I was 12 when my parents divorced and I was happy. I don't know why...I just was. Life was better after my parents were away from each other.

Now, my older daughter is indifferent (but it's not her dad). Our 2.5 year old doesn't notice too much. He worked a LOT when he lived here (he has 12 hour days) and so when he's not here, we just say he's at work and she's ok with that.


----------



## Deejo (May 20, 2008)

3littleangelsmom said:


> My husband and I are into our 3rd month of seperation. Our kids are 13, 10, and 3. I think my kids have a very distorted and disconnected idea of what marriage and family is all about.


At this particular moment in time, I think it is safe to say that most adults also have a disconnected and distorted view of what marriage and family is all about.

I am a big believer that how the kids feel will be mirrored according to how the parents handle the separation.

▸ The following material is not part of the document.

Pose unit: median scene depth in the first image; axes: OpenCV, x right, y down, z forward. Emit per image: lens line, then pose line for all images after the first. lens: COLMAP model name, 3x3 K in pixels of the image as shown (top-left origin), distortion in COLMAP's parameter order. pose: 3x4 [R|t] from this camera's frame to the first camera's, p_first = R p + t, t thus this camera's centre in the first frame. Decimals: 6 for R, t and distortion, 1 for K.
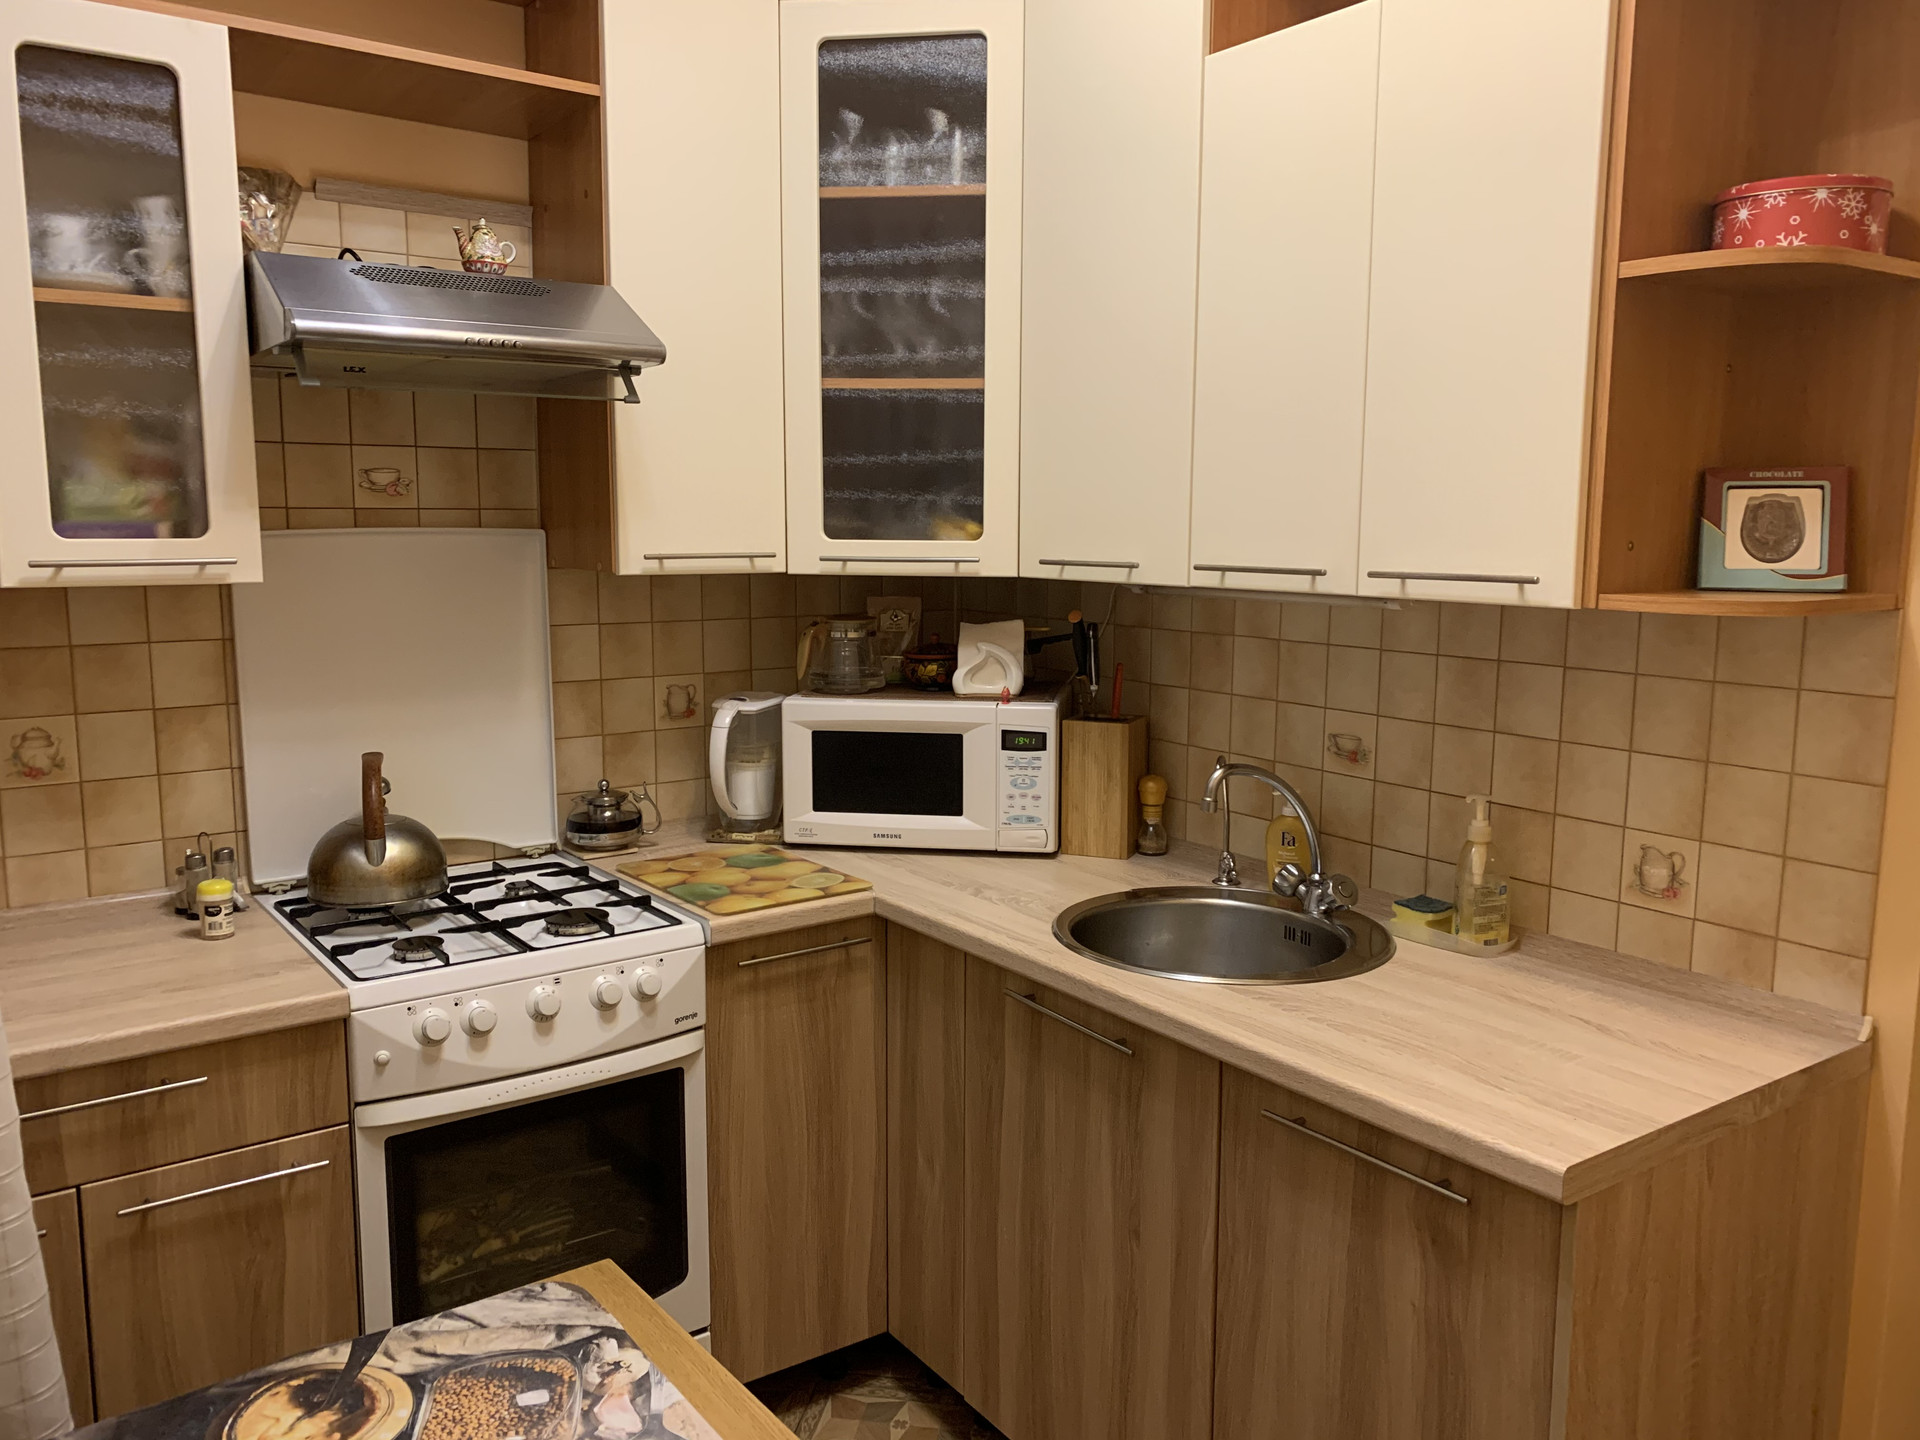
lens RADIAL K [[1478.0, 0, 949.3], [0, 1478.0, 717.8], [0, 0, 1]] dist [0.034838, -0.039234]
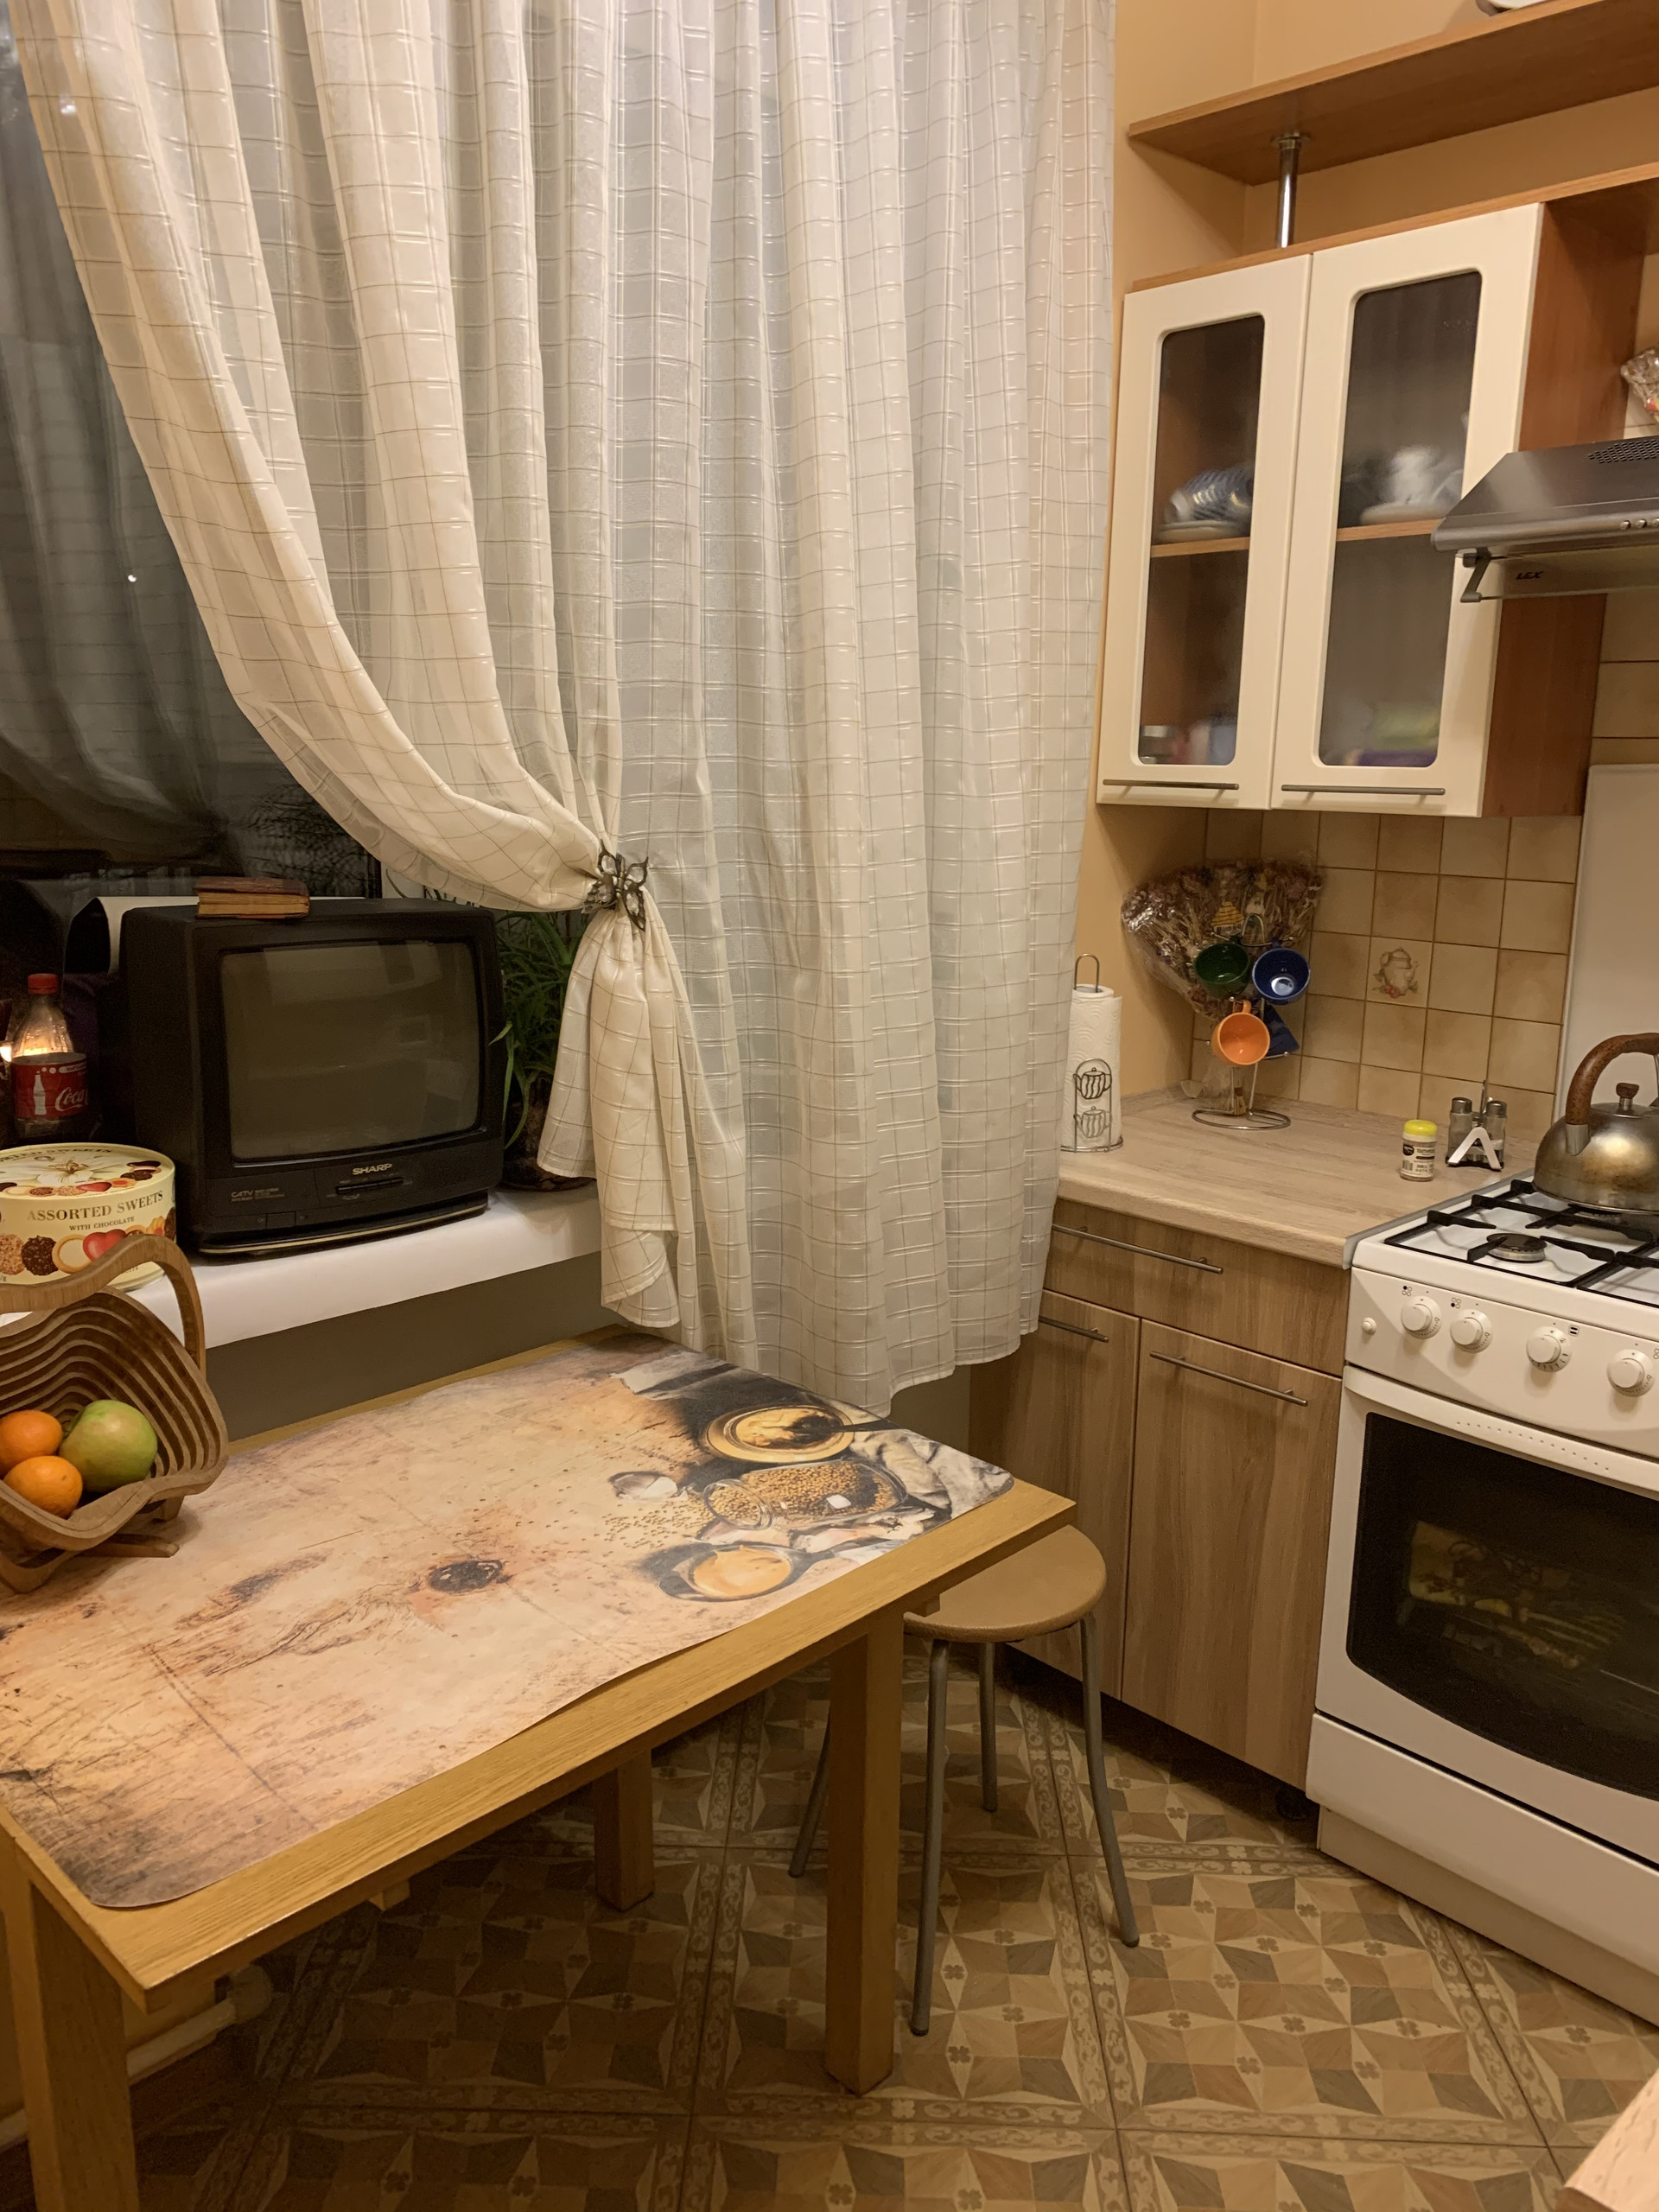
lens RADIAL K [[1702.8, 0, 797.1], [0, 1702.8, 1105.5], [0, 0, 1]] dist [0.034838, -0.039234]
pose [[0.116329, 0.205553, -0.971707, 0.569271], [-0.150540, 0.970696, 0.187317, -0.051737], [0.981736, 0.124490, 0.143864, 0.446098]]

If mom and dad are distraught, bitter, angry or melancholy, then the kids will feel like the bottom has fallen out of their world. If mom and dad remain focused on maintaining the kids welfare, and remain respectful towards one another, than the impact is exponentially less traumatic.

Are you ok with the fact that they are ok? Whether they are ambivalent or not, to me is immaterial if they appear to be happy, well adjusted and functioning.


----------



## Ten_year_hubby (Jun 24, 2010)

With all due respect, I think that giving the kids a model for adult intimate relationships that has separation (which usually goes with selfishness) as a major factor is working against their future ability to have a successful marriage relationship for themselves. I see this right now where my wife grew up in an unstable household and now she is creating instability in our marriage and I can see how it affects our kids, especially our daughter. I can't express the depth of my sadness


----------



## upset/confused (Jul 26, 2011)

For my kids, ages 8 and 6, their dad was gone 8 months out of the year for work ( for the last 4 years), so they arent affected just yet. They think that he is just working alot. 

We are going to move halfway around the world here next month and they understand that they will only see him once a year. But like I said, for us it has always been this way, disconnected. I was worried at first, but no longer.

My youngest did ask if dad was gonna marry again and get new kids....broke my heart. STBX left us for OW.


----------